Пальцы отпустили курок. Три раза выстрелить не успеешь. Из трех открытых кобур вырвутся наружу черные пистолеты. Семен покажет им дорогу, он-то ведь знает каждый поворот, каждый куст.

Дуло винтовки опустилось. Зашелестели сухие листья.

— Что это? — спросил Гончар, и осадник замер от ужаса.

— Птица, наверно, или заяц, — певуче ответила Параска.

Все четверо прошли мимо. Хожиняк помутившимися от ненависти глазами смотрел им вслед. Высокая, стройная Параска — большевистская шлюха, большевистская потаскуха. Те двое — враги, захватчики, идущие через золотой лес, как через свой собственный! Семен — хам, которому кажется, что он теперь тут хозяин.

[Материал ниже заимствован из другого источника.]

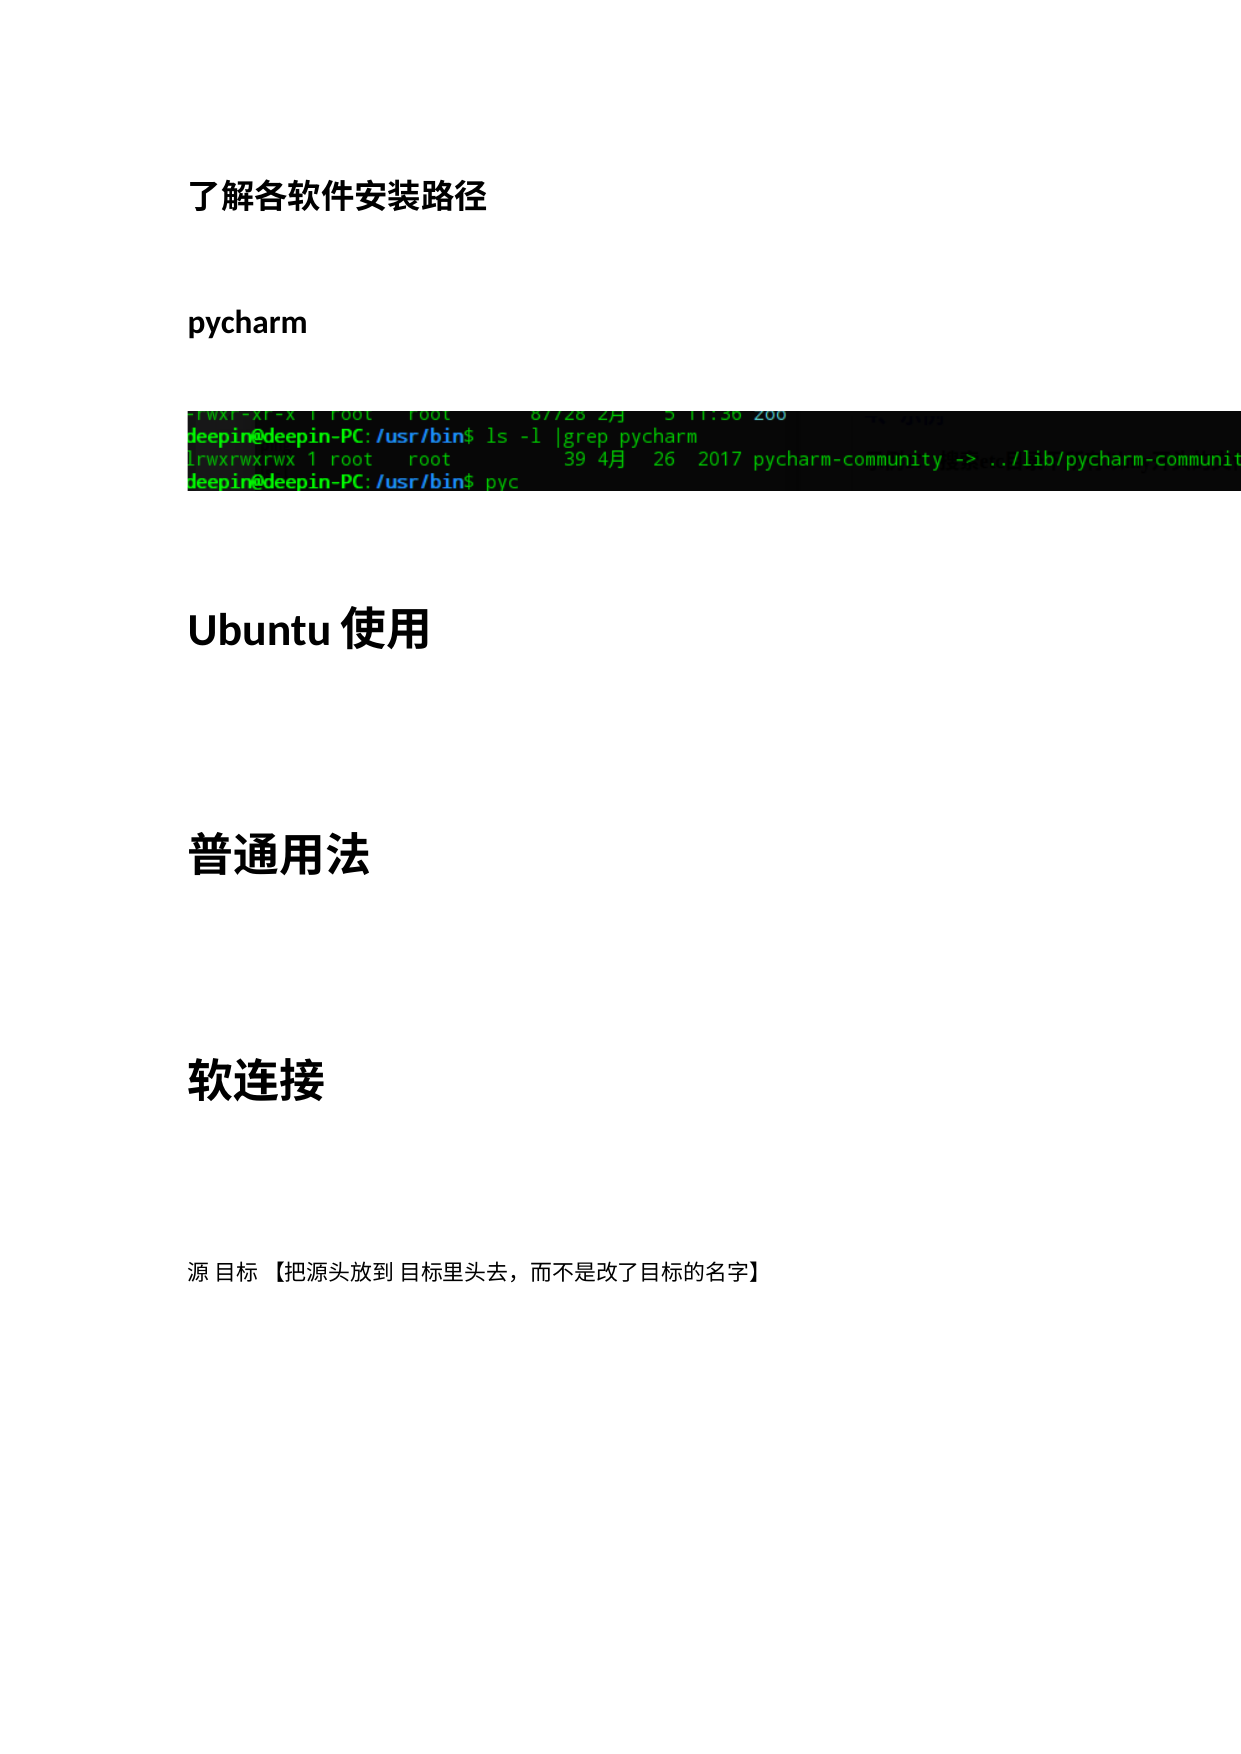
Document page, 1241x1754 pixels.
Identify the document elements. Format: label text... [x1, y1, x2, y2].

subtitle 了解各软件安装路径 [187, 162, 1053, 227]
subtitle 软连接 [187, 1029, 1053, 1127]
subtitle pycharm [187, 289, 1053, 354]
picture [187, 411, 1241, 491]
subtitle 普通用法 [187, 803, 1053, 900]
subtitle Ubuntu使用 [187, 576, 1053, 674]
text 源 目标 【把源头放到 目标里头去，而不是改了目标的名字】 [187, 1255, 1053, 1287]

— Тебе еще покажут, научат тебя уму-разуму! — Хожиняка душила слепая, страшная ненависть. Ему опять захотелось прицелиться и послать им пулю в спину. А там будь что будет, пусть поймают, угробят, ведь рано или поздно все равно угробят.

Медленно опустился листок с дерева. Красный, пурпурный, как звезды на фуражках прошедших. Вот они уже миновали поляну, уже вошли в стену разноцветных, пронизанных солнцем кустов, уже сомкнулись за ними последние колеблющиеся ветви. А он не выстрелил…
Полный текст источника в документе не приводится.